[Recorded data]
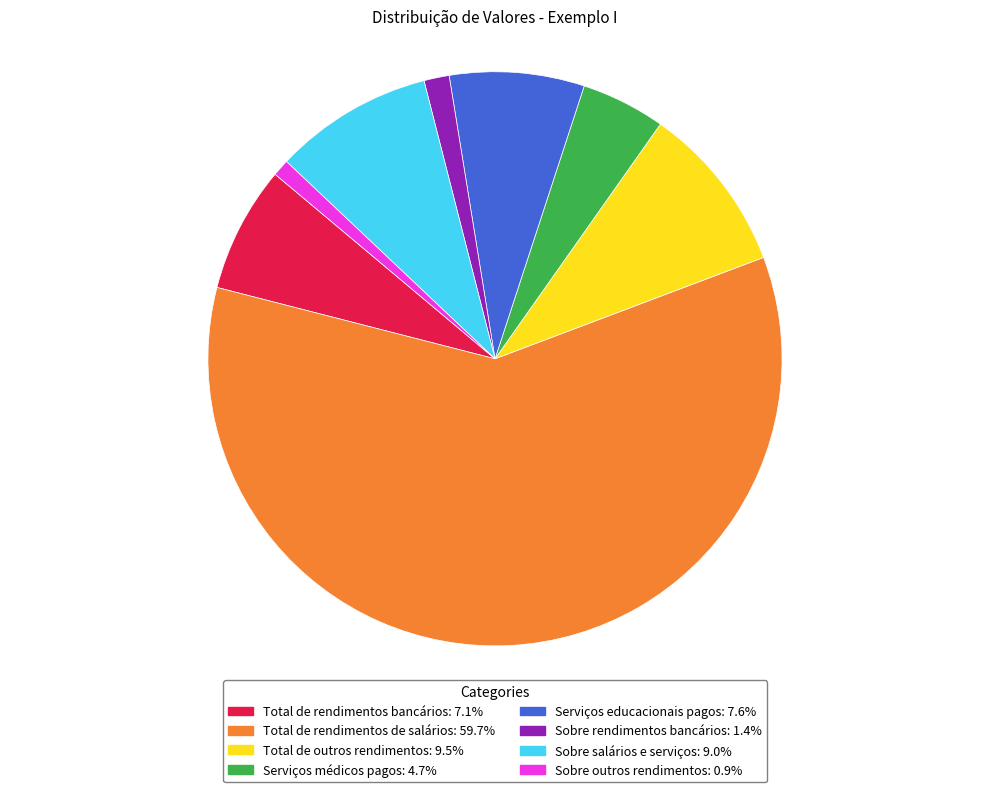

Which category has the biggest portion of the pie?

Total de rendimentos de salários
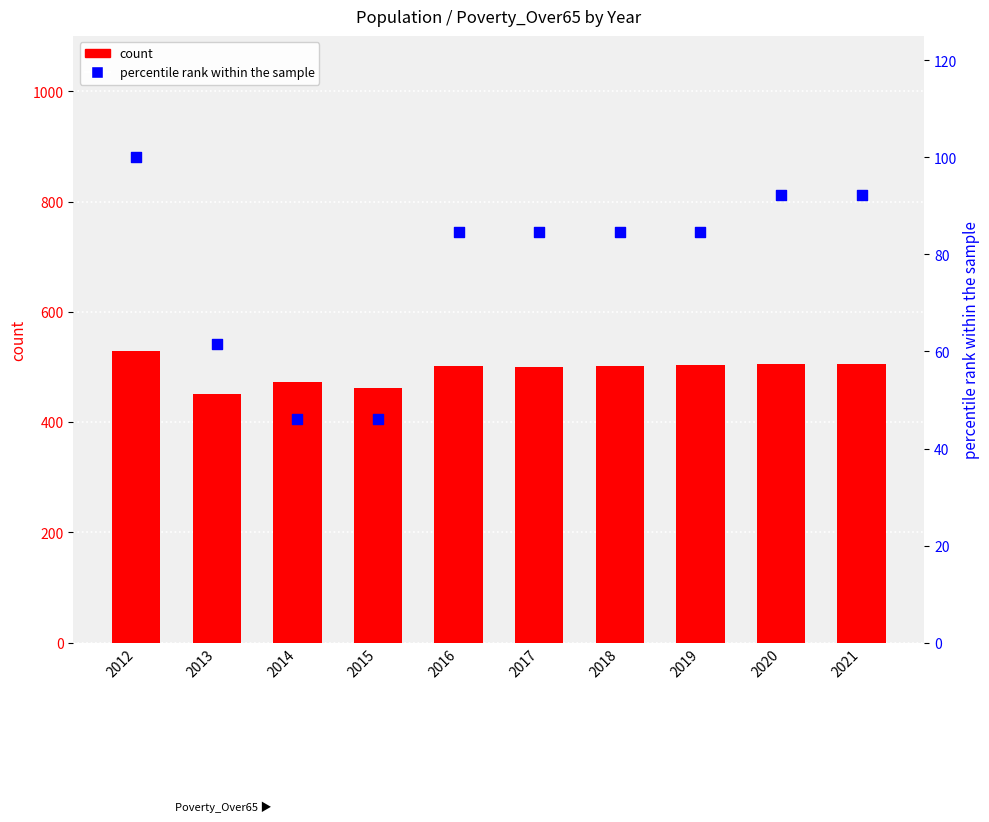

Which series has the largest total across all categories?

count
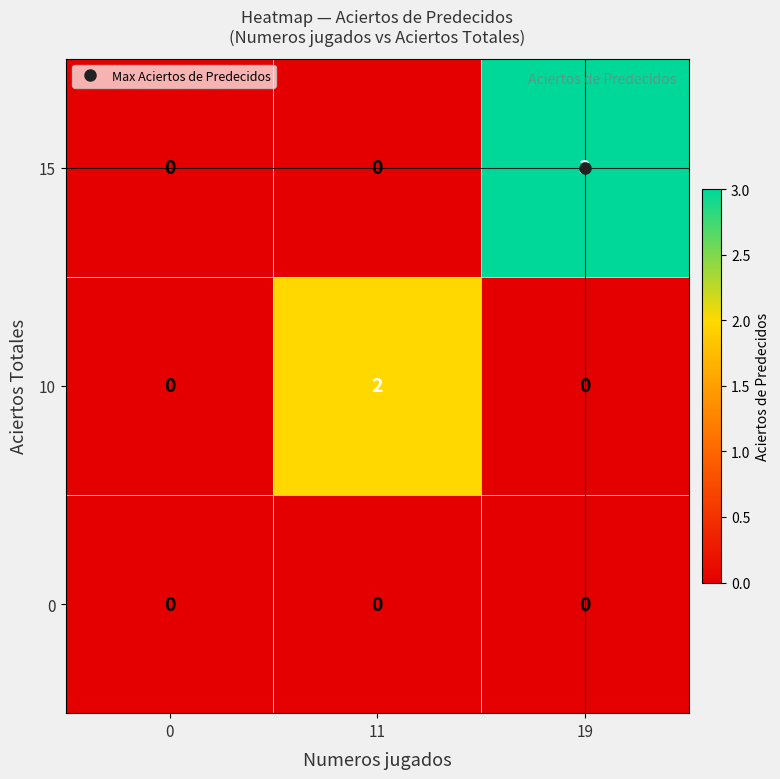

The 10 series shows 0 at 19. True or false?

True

→ What to produce: Reproduce the material above verbatim, line by line, and leave out the pictures.

→ Task response:
Which category has the biggest portion of the pie?

Total de rendimentos de salários

Which series has the largest total across all categories?

count

The 10 series shows 0 at 19. True or false?

True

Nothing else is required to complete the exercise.